Completely wrong. As I already pointed out, there are commercial products that run on FreeBSD, none of those went through the process on which you spend some much energy focused. There are many open source products that have releases for FreeBSD that are not in the ports/packages tree.


sidetone said:


> Ignoring the potential volunteer/maintainer/submitter aspect? The whole porting process is valid, no matter if a company finds interest in it to do it, or if FreeBSD users do it on their own.


No one has ever said it is not valid, all that keeps being said is that it is not the focus of the people asking these questions. Maybe later, if someone is interested in working through that, it might be of interest. Your view that worrying about some future approach is more important than gaging interest is just odd.


----------



## sidetone (Oct 2, 2021)

I know that Steve Jobs was behind replacing Flash. As I said HTML5 replaced Flash. People got fed up with Flash, and as I said used something better. So it was the people's frustrations with a bad product, and Apple which got it replaced. It made HTML5 more appealing to those who got fed up with Flash. Together, that got Flash out of mainstream.

You did claim it wasn't valid. And not in those words. Continually saying, I didn't ask how it was ported, is ignoring that aspect. You're treating it like it's not valid.

I said something COULD. As a lot of ports are by volunteers. And there's a lot of people submitting fixes and improvements to those maintainers. You're just sidestepping that you don't respect the volunteer's work. Whether or not they do a specific port, their work is STILL a fundamental for dependencies of any program you want to see ported.

Then, go ask them to port it, and get out of here, since the community effort means nothing in your opinion. This is a community forum, in case you haven't noticed.


----------



## Crivens (Oct 2, 2021)

you bickering lot will get threads binned, do you know that?


----------



## majortom (Oct 2, 2021)

sidetone said:


> Who are you to boss people around? And that was classic shaming for your insipid argument, and you don't like getting called out on it.

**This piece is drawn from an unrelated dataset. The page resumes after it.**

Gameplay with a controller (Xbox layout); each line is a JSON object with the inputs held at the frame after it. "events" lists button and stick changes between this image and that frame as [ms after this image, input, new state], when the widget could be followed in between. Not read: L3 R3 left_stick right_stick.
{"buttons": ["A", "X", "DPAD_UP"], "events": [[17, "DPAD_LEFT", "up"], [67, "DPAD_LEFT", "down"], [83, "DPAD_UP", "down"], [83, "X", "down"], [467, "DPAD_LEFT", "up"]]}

I find it hilarious that the person who has post after post in two threads explaining that everything must be done his way complains about others asking to be left alone to do things their own way claiming they are bossing people around. Awesome!


sidetone said:


> You've never submitted a port.


Yup, and yet I have developed, participated in developing, organized groups to develop/fund the development of and funded many software systems that run on FreeBSD (some open source, some not). I guess there is another approach to getting software to run on this platform!


sidetone said:


> Who are you to disrespect the efforts of maintainers and submitters, by undermining and ignoring the work it takes for them that is needed for a port to be available? At least I respect and appreciate their work, unlike you.


Not once in any of these post have I said anything negative about those volunteers or paid staff who participate in any open source process. Wanting to start in a different place by gaging interest in a product and then trying to figure out what the best approach to get it to happen is not undermining anything. You do not "appreciate" anything, you worship some process and act as if it is the only way for anything to happen, all evidence to the contrary you just ignore.


sidetone said:


> I know more about it than someone who shows on on here and whines and doesn't appreciate the work of porters.


This is the part that I find so funny from you. You repeat over and over that I have demanded a port from people on here, and that I do not appreciate the work of people who do ports. You then proceeded to quote post after post of mine where I said I was not asking for anyone here to do anything other than to express interest in using a product and then claim those posts meant the opposite of the plain language they used.


sidetone said:


> That may not make me an expert, but you're less of one.



You know nothing about me, my level of knowledge, what I have done, or anything else about me, but feel free to pronounce away.


sidetone said:


> At least I've worked on building a port and made it run on my computer, and I don't come in here with your demanding attitude.


By demanding, you mean asking if people are interest in using something, and making it clear that is the extent of the current request? Got it. It does not take much to see that I registered for this forum in 2012. I guess it is possible that I did that and despite my posting a question about an actual system, it was all a sham so that almost 10 years later I could post things denigrating you. Maybe, during all those years, I never built a port, installed a package, _etc._, I guess it is certainly possible.


sidetone said:


> At least I don't sit here, and make keep forcing suggestions that something must absolutely be ported on FreeBSD, and make post after post after it aggressively.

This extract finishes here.